## Given text
Aggressive histopathological variants such as spindle-cell, mucoepidermoid, and adenoid squamous OSSN have an increased risk for metastasis [34–36]. Features suggestive of intraocular invasion of OSSN include anterior chamber cells, raised intraocular pressure, mass present in the anterior chamber angle, and choroidal or exudative retinal detachment [37]. Additional factors associated with higher grade OSSN lesions include male gender, lack of corneal involvement, papillomatous and nodular lesions, microscopic multifocality, and positive margins on biopsy [29].

Differential Diagnosis

Several lesions must be considered in the differential diagnosis of OSSN including pterygium, pinguecula, corneal pannus, vitamin A deficiency, Salzmann’s nodular degeneration, pyogenic granuloma, papilloma, and nevi especially in patients with complexion-associated melanosis. Other neoplastic processes that may masquerade as OSSN include sebaceous cell carcinoma, amelanotic melanoma, conjunctival lymphoma, and keratoacanthoma [38–41].

## Records drawn from a dataset
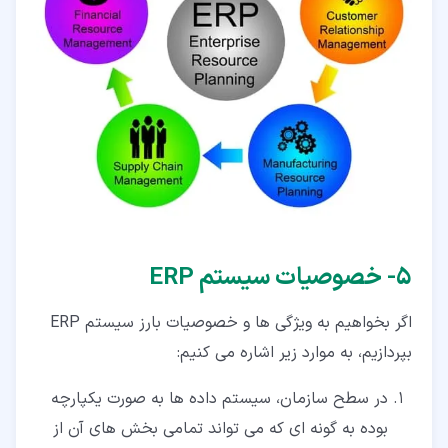
۵‏- خصوصیات سیستم ERP
اگر بخواهیم به ویژگی ها و خصوصیات بارز سیستم ERP
بپردازیم، به موارد زیر اشاره می کنیم:
در سطح سازمان، سیستم داده ها به صورت یکپارچه
بوده به گونه ای که می تواند تمامی بخش های آن از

## Exercise aim
In the OSSN text, reproduce word for word the part that begins at the words "Several lesions must" and ends after the words "and keratoacanthoma [38–41].".

## Expected output
Several lesions must be considered in the differential diagnosis of OSSN including pterygium, pinguecula, corneal pannus, vitamin A deficiency, Salzmann’s nodular degeneration, pyogenic granuloma, papilloma, and nevi especially in patients with complexion-associated melanosis. Other neoplastic processes that may masquerade as OSSN include sebaceous cell carcinoma, amelanotic melanoma, conjunctival lymphoma, and keratoacanthoma [38–41].